[Start of Attachment]

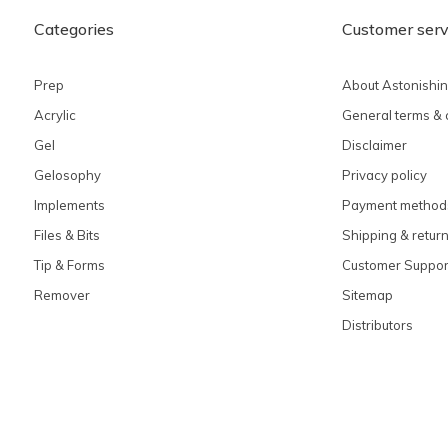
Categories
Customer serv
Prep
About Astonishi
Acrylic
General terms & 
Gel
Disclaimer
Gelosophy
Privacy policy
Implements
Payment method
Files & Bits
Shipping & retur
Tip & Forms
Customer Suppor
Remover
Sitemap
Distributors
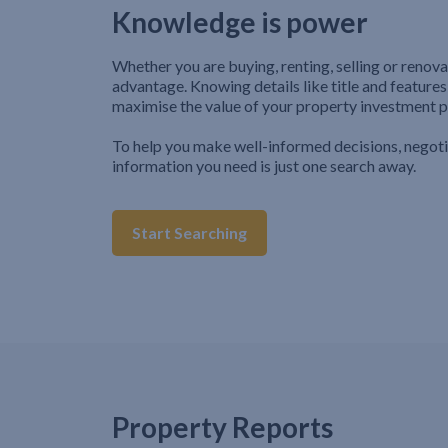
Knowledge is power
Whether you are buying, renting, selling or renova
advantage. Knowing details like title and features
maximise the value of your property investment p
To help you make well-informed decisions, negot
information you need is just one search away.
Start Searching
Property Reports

[End of Attachment]

**WORK REQUIRED:** Keeping both end lines, retype exactly the lines from the first line of the material through the line that contains "advantage. Knowing details", but not the pictures.

**EXERCISE RESULT:**
Categories
Customer serv
Prep
About Astonishi
Acrylic
General terms & 
Gel
Disclaimer
Gelosophy
Privacy policy
Implements
Payment method
Files & Bits
Shipping & retur
Tip & Forms
Customer Suppor
Remover
Sitemap
Distributors
Knowledge is power
Whether you are buying, renting, selling or renova
advantage. Knowing details like title and features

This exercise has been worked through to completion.